** Start of Input data **

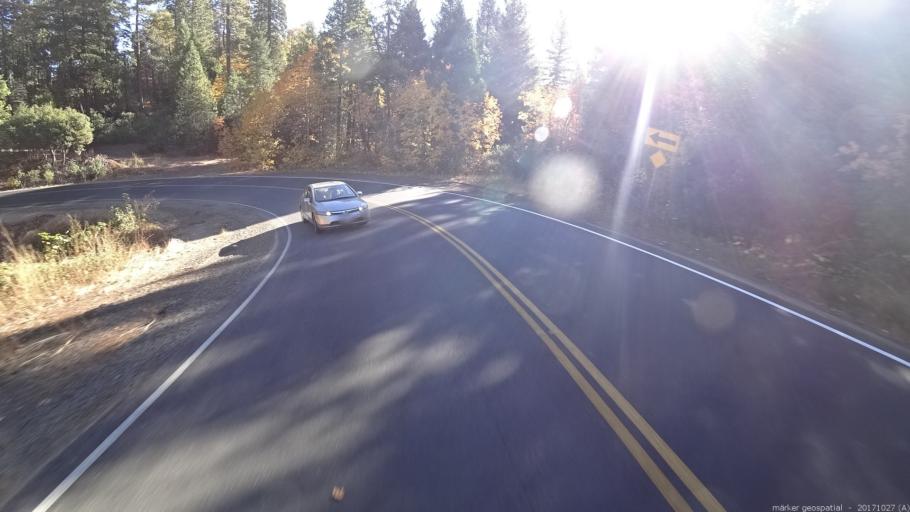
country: US
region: California
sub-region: Shasta County
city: Burney
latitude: 40.8865
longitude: -121.9068
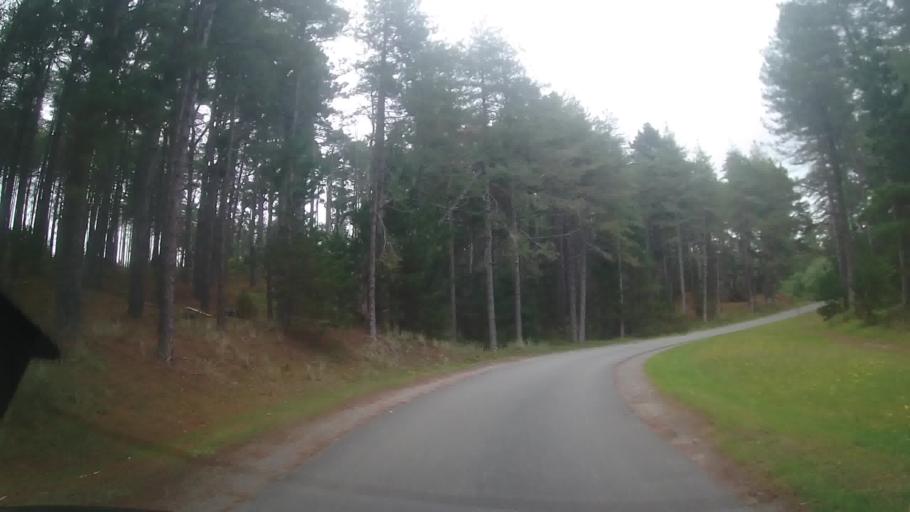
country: GB
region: Wales
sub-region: Gwynedd
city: Caernarfon
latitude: 53.1479
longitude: -4.3848
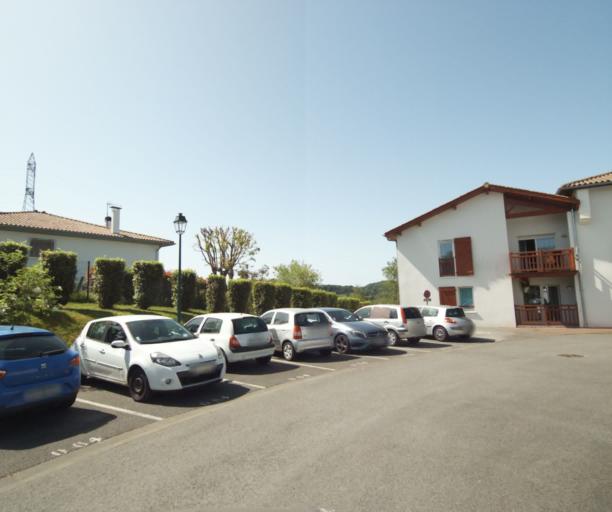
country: FR
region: Aquitaine
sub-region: Departement des Pyrenees-Atlantiques
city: Mouguerre
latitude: 43.4690
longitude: -1.4487
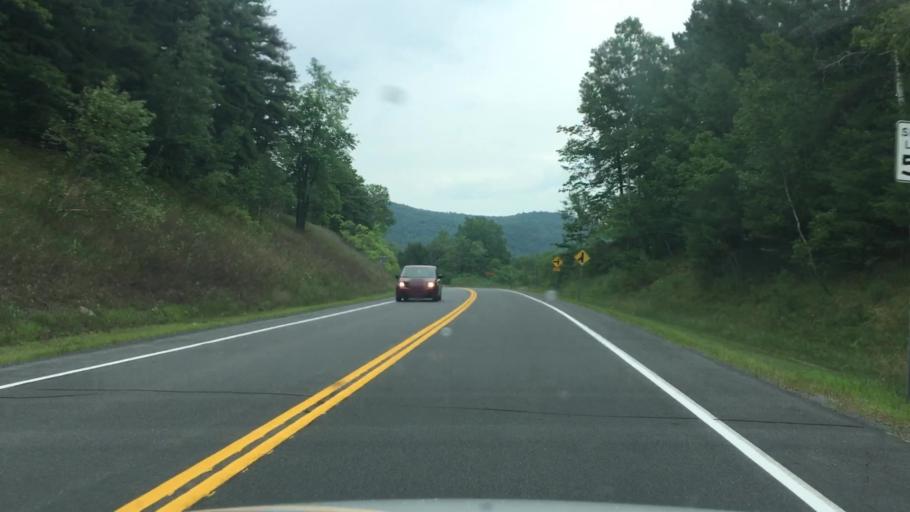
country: US
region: New York
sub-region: Essex County
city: Keeseville
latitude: 44.4650
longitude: -73.5906
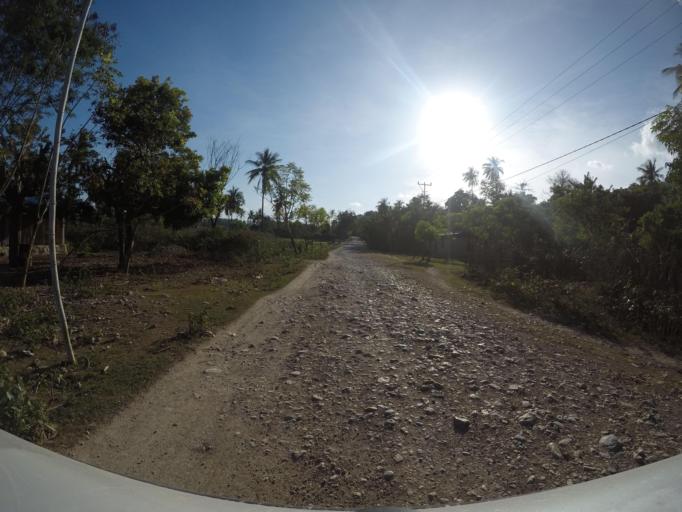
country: TL
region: Viqueque
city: Viqueque
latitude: -8.8043
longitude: 126.5795
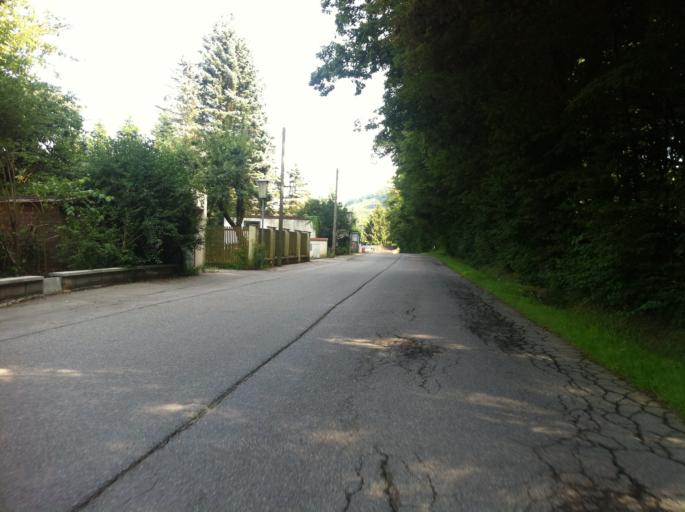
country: AT
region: Lower Austria
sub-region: Politischer Bezirk Wien-Umgebung
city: Purkersdorf
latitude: 48.1852
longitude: 16.1748
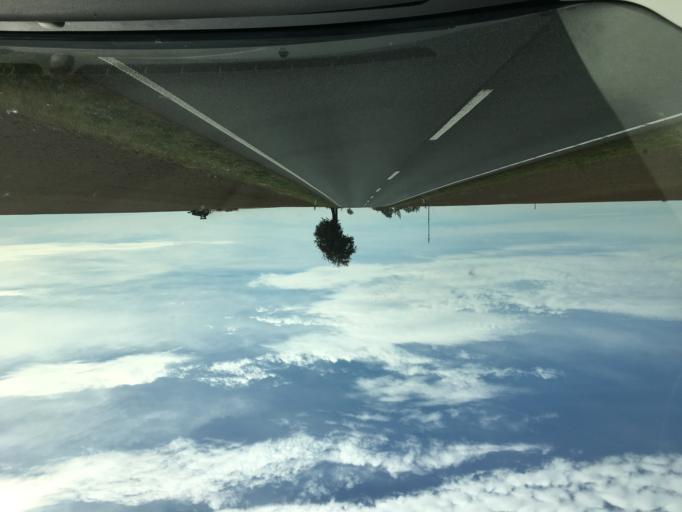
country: DE
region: Saxony
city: Lommatzsch
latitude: 51.2180
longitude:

** End of Input data **

> **Exercise requirements**
Reproduce the entire listing above word for word, leaving out the picture lines.

> **The answer**
country: US
region: California
sub-region: Shasta County
city: Burney
latitude: 40.8865
longitude: -121.9068
country: GB
region: Wales
sub-region: Gwynedd
city: Caernarfon
latitude: 53.1479
longitude: -4.3848
country: FR
region: Aquitaine
sub-region: Departement des Pyrenees-Atlantiques
city: Mouguerre
latitude: 43.4690
longitude: -1.4487
country: US
region: New York
sub-region: Essex County
city: Keeseville
latitude: 44.4650
longitude: -73.5906
country: TL
region: Viqueque
city: Viqueque
latitude: -8.8043
longitude: 126.5795
country: AT
region: Lower Austria
sub-region: Politischer Bezirk Wien-Umgebung
city: Purkersdorf
latitude: 48.1852
longitude: 16.1748
country: DE
region: Saxony
city: Lommatzsch
latitude: 51.2180
longitude:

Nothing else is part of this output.